Researchers from Ritsumeikan University, Toyama Prefectural University, Osaka University, and the South China University of Technology have come up with a new machine-learning network, DPPFA-Net, which aims to help autonomous vehicles and robots spot smaller objects with better accuracy.
"Our study could facilitate a better understanding and adaptation of robots to their working environments, allowing a more precise perception of small targets," claims senior author Horoyuki Tomiyama, professor at Ritsumeikan University, of the team's work. "Such advancements will help improve the capabilities of robots in various applications."
DPPFA-Net, the researchers explain, combines three core modules: Memory-based Point-Pixel Fusion (MPPF), Deformable Point-Pixel Fusion (DPPF), and Semantic Alignment Evaluation (SAE). When fed 3D point-cloud data from LIDAR sensors and 2D image data from camera systems, it ensures accurate alignment between the two data types — hence its name, the Dynamic Point-Pixel Feature Alignment Network.
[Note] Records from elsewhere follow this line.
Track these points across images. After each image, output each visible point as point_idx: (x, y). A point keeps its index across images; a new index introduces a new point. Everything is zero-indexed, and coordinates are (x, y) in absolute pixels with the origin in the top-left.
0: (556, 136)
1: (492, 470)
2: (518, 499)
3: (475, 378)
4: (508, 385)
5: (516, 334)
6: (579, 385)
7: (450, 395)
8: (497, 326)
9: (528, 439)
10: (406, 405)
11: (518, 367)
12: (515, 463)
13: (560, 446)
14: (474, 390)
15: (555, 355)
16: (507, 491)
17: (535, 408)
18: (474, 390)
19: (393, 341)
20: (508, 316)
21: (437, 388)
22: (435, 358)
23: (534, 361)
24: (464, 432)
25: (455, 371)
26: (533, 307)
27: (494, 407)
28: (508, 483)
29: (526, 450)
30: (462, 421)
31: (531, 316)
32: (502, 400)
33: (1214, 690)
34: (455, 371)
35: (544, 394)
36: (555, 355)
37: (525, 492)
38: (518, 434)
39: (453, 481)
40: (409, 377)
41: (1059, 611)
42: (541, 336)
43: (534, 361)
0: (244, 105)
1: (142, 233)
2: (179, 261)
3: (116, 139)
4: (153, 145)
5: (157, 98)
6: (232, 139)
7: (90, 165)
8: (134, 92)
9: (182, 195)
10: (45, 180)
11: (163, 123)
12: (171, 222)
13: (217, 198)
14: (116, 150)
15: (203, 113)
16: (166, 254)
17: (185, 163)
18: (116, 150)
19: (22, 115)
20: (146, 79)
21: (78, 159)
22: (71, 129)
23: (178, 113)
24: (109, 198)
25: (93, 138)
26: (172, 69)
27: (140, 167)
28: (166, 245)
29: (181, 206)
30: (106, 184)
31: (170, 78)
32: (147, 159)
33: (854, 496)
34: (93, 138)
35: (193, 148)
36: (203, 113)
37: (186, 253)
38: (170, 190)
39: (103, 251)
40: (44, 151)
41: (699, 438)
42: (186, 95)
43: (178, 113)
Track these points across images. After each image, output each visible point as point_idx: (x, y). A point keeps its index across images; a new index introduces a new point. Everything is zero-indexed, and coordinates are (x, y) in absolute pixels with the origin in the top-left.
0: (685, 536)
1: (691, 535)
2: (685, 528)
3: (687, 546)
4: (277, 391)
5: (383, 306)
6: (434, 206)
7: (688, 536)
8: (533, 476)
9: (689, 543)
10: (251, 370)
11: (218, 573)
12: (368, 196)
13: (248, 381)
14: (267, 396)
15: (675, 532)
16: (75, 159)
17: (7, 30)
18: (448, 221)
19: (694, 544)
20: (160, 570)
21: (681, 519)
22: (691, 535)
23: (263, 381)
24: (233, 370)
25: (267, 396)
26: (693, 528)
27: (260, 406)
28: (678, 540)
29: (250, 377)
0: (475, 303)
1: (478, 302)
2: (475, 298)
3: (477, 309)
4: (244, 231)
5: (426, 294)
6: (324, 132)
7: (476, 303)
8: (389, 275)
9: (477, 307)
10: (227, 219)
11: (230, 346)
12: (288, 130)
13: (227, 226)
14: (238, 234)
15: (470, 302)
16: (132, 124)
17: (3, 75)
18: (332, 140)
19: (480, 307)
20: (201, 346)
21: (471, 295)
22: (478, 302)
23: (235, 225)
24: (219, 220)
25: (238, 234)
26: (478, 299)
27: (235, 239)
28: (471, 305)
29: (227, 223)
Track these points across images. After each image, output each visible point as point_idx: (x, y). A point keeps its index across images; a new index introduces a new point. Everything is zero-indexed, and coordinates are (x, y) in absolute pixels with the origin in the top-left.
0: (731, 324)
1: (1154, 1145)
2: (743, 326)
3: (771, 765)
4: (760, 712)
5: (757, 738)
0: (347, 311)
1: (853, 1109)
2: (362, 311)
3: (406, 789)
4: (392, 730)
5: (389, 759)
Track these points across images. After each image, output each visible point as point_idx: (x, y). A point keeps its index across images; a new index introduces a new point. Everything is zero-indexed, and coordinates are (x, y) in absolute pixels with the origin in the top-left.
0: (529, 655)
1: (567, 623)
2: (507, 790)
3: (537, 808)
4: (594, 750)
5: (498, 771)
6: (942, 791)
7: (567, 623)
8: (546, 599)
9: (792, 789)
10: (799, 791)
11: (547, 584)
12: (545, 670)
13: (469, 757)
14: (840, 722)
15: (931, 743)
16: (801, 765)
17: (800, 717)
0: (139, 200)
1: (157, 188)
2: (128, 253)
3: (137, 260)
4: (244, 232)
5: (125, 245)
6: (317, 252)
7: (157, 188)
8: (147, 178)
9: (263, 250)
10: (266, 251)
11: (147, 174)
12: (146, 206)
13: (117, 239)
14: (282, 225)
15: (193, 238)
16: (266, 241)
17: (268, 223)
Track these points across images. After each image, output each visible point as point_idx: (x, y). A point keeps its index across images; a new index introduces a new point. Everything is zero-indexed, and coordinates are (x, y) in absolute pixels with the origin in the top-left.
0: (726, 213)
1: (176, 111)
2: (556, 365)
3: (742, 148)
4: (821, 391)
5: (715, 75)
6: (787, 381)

While combining the data types the team was able to reduce the difficulty in network learning and improve robustness against noise within the point cloud data with MPPF, perform feature fusion at a low computational complexity with DPPF, and avoid feature ambiguity through SAE. The result, as tested in the KITTI Vision Benchmark, is a network which, in Tomiyama's words, "reaches a new state-of-the-art," particularly for the detection of small objects.
The network has considerable potential for improving the safety of autonomous vehicles, but Tomiyama says it could go further — including improving general robotics systems and pre-labeling raw data for use in other deep-learning perception systems, avoiding the time and cost required for manual annotation.
The team's work has been published in the IEEE Internet of Things Journal, under closed-access terms.